Sie weint ganz bitterlich und lacht dabei sehr laut. Ihre Hände drücken das Buch Narziss und Goldmund gegen ihre Brust. Der Kurfilm "Wigald" mit Tom Schilling schimmert von einem Computerbildschirm herüber. Es läuft Falco. Wir hören Falco. Jeanny. Sie schreit "Niemand wird dich finden, du bist bei mir!" mit. Ich liebe Falco und ich liebe sie noch mehr.

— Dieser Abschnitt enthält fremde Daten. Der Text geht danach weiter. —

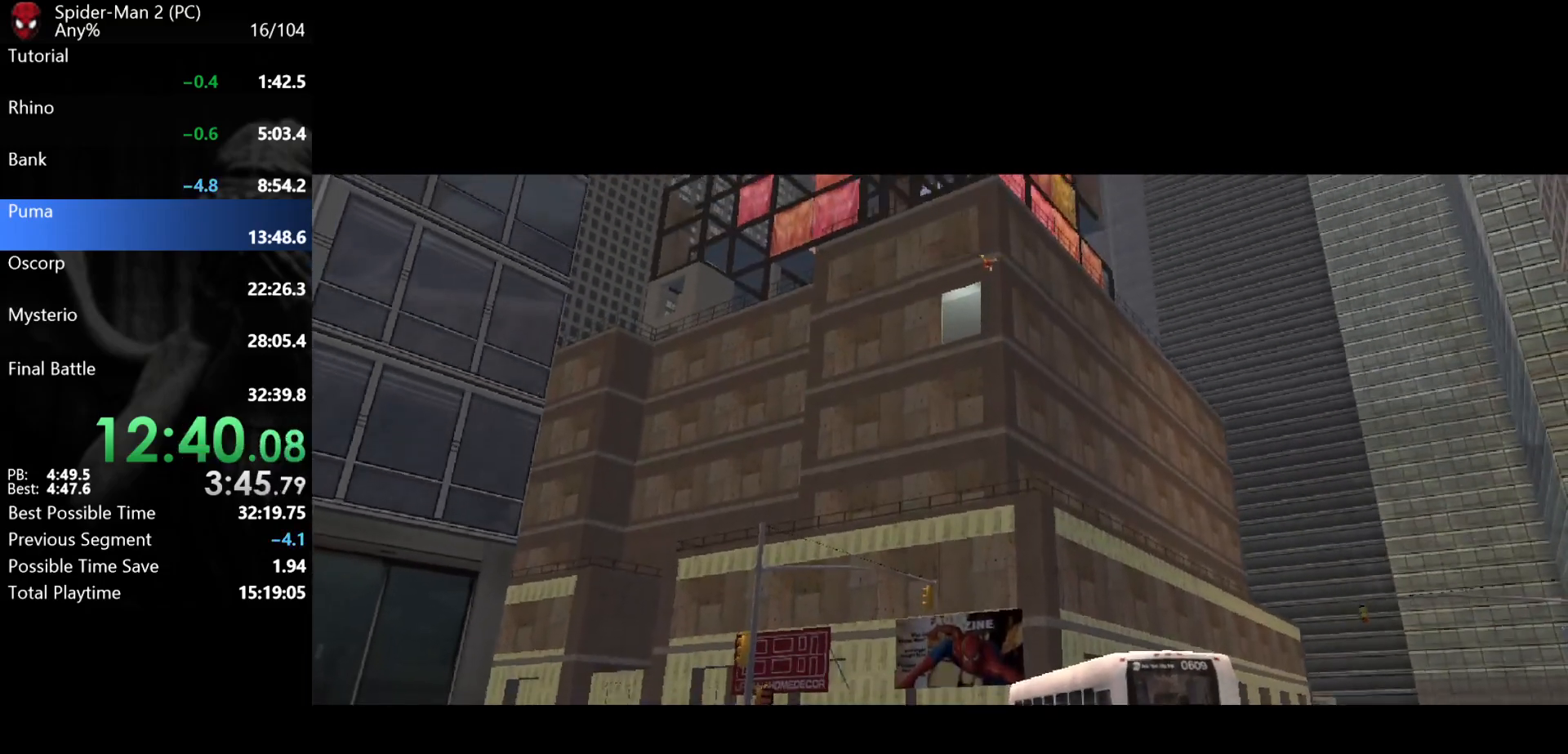
{"keys": ["w"], "mouse": [], "events": []}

"Ich finde mich so schön, wenn ich weine," sagt sie.
"Ich finde dich immer schön," sage ich. Ich finde sie immer schön.
Sie lacht.
"Ich weiß." Natürlich weiß sie es.
Das Lied endet und Der Kommissar beginnt zu spielen.
"Wusstest du, dass Falco damit einen Numer One Hit in den USA gelandet hat? Er war einen der ersten deutschsprachigen Musiker, die das erreicht haben und damit prägte er maßgeblich die Pop-Szene."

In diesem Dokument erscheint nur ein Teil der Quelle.